Sunday 1 September 2013

All Aboard

The Sleeper by Emily Barr
Published by Headline




Lara Finch is living a lie.  Everyone thinks she has a happy life in Cornwall, married to the devoted Sam, but in fact she is desperately bored.  When she is offered a new job that involves commuting to London by sleeper train, she meets Guy and starts an illicit affair.

But then Lara vanishes from the night train without a trace.  Only her friend Iris disbelieves the official version of events, and sets out to find her.

For Iris, it is the start of a voyage that will take her further than she’s ever travelled and on to a trail of old crimes and dark secrets.

For Lara, it is the end of a journey that started a long time ago.  A journey she must finish, before it destroys her….

She should have been back two hours ago.
   A person could not disappear from a train in the middle of the night, but apparently, she had.  She got on at Paddington (as far as we knew), but she did not get off at Truro.
   ‘I’m sure she’s fine,’ I told him.  My words hung in the air, improbable and trite.  I cast around for an explanation.  Once you discounted amnesia and sleepwalking, there were really only two, and neither of them would give her husband any comfort.
   ‘I hope so.’  His face was crumpled and his eyes seemed to have shrunk back under slightly hooded lids.  Everything was sagging as, gradually, he stopped being able to pretend that she might be about to walk in through the door.  His face was, somehow, at once both red and grey, patchy and uneven.
   I had no idea what to do, and so, once again, I started to make coffee.  He was looking at his phone, checking again for messages that might, somehow, have arrived by stealth, even though he had turned the volume right up and called it from the landline, just to see.
   ‘Next train in seven minutes,’ he reported.  I set the coffee pot on the stove, lit the gas under it and left it.  I opened a few cupboard doors, looking for something easy, something that he might eat without noticing it.
   It was strange being in someone else’s kitchen, flung into what I feared was the very early stage of the total breakdown of the life of a man I didn’t even know.  He was halfway off the cliff already, clinging on with his fingers to a flimsy clump of grass.
   I put some custard creams on a plate.

With twelve novels under her belt already, Emily Barr enters the world of the commuter with her novel of strangers on the night train travelling from sleepy Cornwall to the busy city of London.  Lara has given up her city job to move south to focus on her marriage and having a baby.  With failed IVF treatments behind her, and a host of bills to pay, Lara accepts a temporary position in London that means she will have to take the sleeper train to London every Sunday, returning in the early hours of Saturday morning.  Little do either her, or her husband Sam realise what this will entail.  While Sam is pining away for her, Lara has created a new life for herself, one that now involves Guy, a married man who she meets on the train.  In love, and determined to tell their partners about their relationship, Lara and Guy make what is to be their final return journey to Cornwall.  But then tragedy strikes and none of their lives will ever be the same again.

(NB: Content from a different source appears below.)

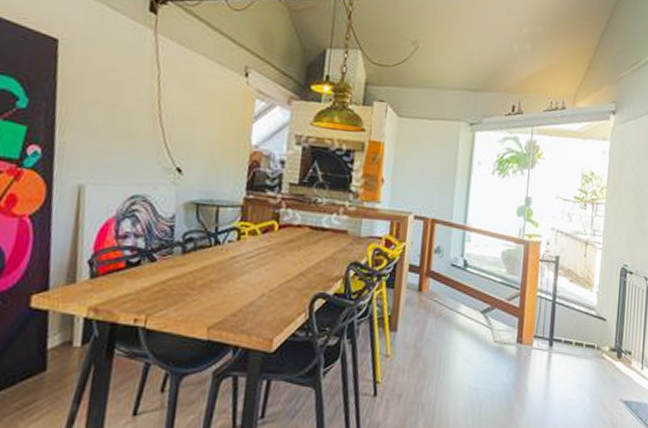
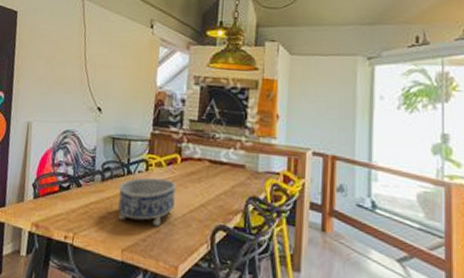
decorative bowl: none [203,247,272,299] -> present [118,177,176,226]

Having discovered Emily Barr shortly after her first novel Backpack was published, and having read every one since, it was probably inevitable that I enjoyed this latest book.  Actually I loved it; the characters, the way she describes Falmouth, her current hometown, with such detail and of this incredible world of the sleeper train, for it is in itself like entering a different world.  The twists and turns that are incorporated into her writing, plus the inevitable element of travel are what make Emily Barr’s novels distinctively her own.  She is a seasoned traveller, and this is by all means apparent when reading any of her books. 

The Sleeper is an easy read but that’s because it is a real page-turner.  I read it in just two days and couldn’t get enough of it.  I loved the character of Iris, Lara’s only friend in Cornwall, who lives this reclusive life in a ramshackle cottage with her mysterious boyfriend, and that of Olivia, Lara’s sister, who is the polar-opposite of her, and harbours a deep hatred of her sibling.  I challenge you to read The Sleeper this summer and not to gasp out loud as the twists and turns of the tale are slowly wrapped together, as I did!


One more day of the holidays to go - where did the time fly?  Off to try to make chocolate bread from my Apples for Jam book, but I'm not sure I have the right yeast!!!